YOUR OBJECTIVE — Repeat the full listing that follows, word for word.

SOURCE MATERIAL —

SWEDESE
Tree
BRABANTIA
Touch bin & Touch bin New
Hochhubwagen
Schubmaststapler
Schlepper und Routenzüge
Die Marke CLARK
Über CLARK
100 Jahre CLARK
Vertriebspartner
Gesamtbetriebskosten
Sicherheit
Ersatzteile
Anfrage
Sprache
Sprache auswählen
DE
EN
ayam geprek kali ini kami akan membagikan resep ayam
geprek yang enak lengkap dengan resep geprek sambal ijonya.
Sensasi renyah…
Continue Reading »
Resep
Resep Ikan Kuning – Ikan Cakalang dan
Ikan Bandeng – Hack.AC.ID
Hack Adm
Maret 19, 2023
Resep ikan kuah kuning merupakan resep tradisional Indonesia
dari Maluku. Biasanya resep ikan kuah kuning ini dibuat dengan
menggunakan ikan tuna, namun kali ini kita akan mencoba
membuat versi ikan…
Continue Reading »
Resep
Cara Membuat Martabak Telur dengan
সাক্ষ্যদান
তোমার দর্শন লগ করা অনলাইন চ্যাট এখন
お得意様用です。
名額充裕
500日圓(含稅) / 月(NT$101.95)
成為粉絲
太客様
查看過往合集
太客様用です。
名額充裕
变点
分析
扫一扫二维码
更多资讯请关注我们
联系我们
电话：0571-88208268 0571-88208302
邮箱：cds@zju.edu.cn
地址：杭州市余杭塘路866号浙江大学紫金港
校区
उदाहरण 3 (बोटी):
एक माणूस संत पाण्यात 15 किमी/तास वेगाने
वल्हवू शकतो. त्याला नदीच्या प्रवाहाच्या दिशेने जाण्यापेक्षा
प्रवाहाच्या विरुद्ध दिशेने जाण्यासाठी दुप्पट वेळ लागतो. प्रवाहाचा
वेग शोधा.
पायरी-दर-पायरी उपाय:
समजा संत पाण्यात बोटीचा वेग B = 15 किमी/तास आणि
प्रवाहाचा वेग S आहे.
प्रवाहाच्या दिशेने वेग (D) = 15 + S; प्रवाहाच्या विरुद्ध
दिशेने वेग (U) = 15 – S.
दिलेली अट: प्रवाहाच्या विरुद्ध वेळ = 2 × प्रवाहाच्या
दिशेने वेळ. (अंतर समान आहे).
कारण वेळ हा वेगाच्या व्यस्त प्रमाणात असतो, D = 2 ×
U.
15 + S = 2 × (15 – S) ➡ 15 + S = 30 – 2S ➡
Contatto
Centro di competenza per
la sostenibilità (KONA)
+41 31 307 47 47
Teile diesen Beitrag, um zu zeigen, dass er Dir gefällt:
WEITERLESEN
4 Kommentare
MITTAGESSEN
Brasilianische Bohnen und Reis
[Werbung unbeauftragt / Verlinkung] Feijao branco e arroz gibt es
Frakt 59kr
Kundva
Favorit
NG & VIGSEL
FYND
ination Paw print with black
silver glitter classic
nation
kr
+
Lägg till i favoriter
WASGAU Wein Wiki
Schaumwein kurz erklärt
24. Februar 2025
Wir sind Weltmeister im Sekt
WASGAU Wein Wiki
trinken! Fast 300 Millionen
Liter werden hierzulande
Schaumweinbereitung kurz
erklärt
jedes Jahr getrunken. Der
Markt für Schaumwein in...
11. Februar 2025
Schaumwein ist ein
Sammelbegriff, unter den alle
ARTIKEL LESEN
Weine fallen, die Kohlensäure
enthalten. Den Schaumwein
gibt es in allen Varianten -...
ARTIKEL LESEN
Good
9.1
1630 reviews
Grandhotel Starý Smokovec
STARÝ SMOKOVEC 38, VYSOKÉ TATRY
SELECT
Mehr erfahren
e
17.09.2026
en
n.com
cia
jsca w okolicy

TASK RESPONSE —
SWEDESE
Tree
BRABANTIA
Touch bin & Touch bin New
Hochhubwagen
Schubmaststapler
Schlepper und Routenzüge
Die Marke CLARK
Über CLARK
100 Jahre CLARK
Vertriebspartner
Gesamtbetriebskosten
Sicherheit
Ersatzteile
Anfrage
Sprache
Sprache auswählen
DE
EN
ayam geprek kali ini kami akan membagikan resep ayam
geprek yang enak lengkap dengan resep geprek sambal ijonya.
Sensasi renyah…
Continue Reading »
Resep
Resep Ikan Kuning – Ikan Cakalang dan
Ikan Bandeng – Hack.AC.ID
Hack Adm
Maret 19, 2023
Resep ikan kuah kuning merupakan resep tradisional Indonesia
dari Maluku. Biasanya resep ikan kuah kuning ini dibuat dengan
menggunakan ikan tuna, namun kali ini kita akan mencoba
membuat versi ikan…
Continue Reading »
Resep
Cara Membuat Martabak Telur dengan
সাক্ষ্যদান
তোমার দর্শন লগ করা অনলাইন চ্যাট এখন
お得意様用です。
名額充裕
500日圓(含稅) / 月(NT$101.95)
成為粉絲
太客様
查看過往合集
太客様用です。
名額充裕
变点
分析
扫一扫二维码
更多资讯请关注我们
联系我们
电话：0571-88208268 0571-88208302
邮箱：cds@zju.edu.cn
地址：杭州市余杭塘路866号浙江大学紫金港
校区
उदाहरण 3 (बोटी):
एक माणूस संत पाण्यात 15 किमी/तास वेगाने
वल्हवू शकतो. त्याला नदीच्या प्रवाहाच्या दिशेने जाण्यापेक्षा
प्रवाहाच्या विरुद्ध दिशेने जाण्यासाठी दुप्पट वेळ लागतो. प्रवाहाचा
वेग शोधा.
पायरी-दर-पायरी उपाय:
समजा संत पाण्यात बोटीचा वेग B = 15 किमी/तास आणि
प्रवाहाचा वेग S आहे.
प्रवाहाच्या दिशेने वेग (D) = 15 + S; प्रवाहाच्या विरुद्ध
दिशेने वेग (U) = 15 – S.
दिलेली अट: प्रवाहाच्या विरुद्ध वेळ = 2 × प्रवाहाच्या
दिशेने वेळ. (अंतर समान आहे).
कारण वेळ हा वेगाच्या व्यस्त प्रमाणात असतो, D = 2 ×
U.
15 + S = 2 × (15 – S) ➡ 15 + S = 30 – 2S ➡
Contatto
Centro di competenza per
la sostenibilità (KONA)
+41 31 307 47 47
Teile diesen Beitrag, um zu zeigen, dass er Dir gefällt:
WEITERLESEN
4 Kommentare
MITTAGESSEN
Brasilianische Bohnen und Reis
[Werbung unbeauftragt / Verlinkung] Feijao branco e arroz gibt es
Frakt 59kr
Kundva
Favorit
NG & VIGSEL
FYND
ination Paw print with black
silver glitter classic
nation
kr
+
Lägg till i favoriter
WASGAU Wein Wiki
Schaumwein kurz erklärt
24. Februar 2025
Wir sind Weltmeister im Sekt
WASGAU Wein Wiki
trinken! Fast 300 Millionen
Liter werden hierzulande
Schaumweinbereitung kurz
erklärt
jedes Jahr getrunken. Der
Markt für Schaumwein in...
11. Februar 2025
Schaumwein ist ein
Sammelbegriff, unter den alle
ARTIKEL LESEN
Weine fallen, die Kohlensäure
enthalten. Den Schaumwein
gibt es in allen Varianten -...
ARTIKEL LESEN
Good
9.1
1630 reviews
Grandhotel Starý Smokovec
STARÝ SMOKOVEC 38, VYSOKÉ TATRY
SELECT
Mehr erfahren
e
17.09.2026
en
n.com
cia
jsca w okolicy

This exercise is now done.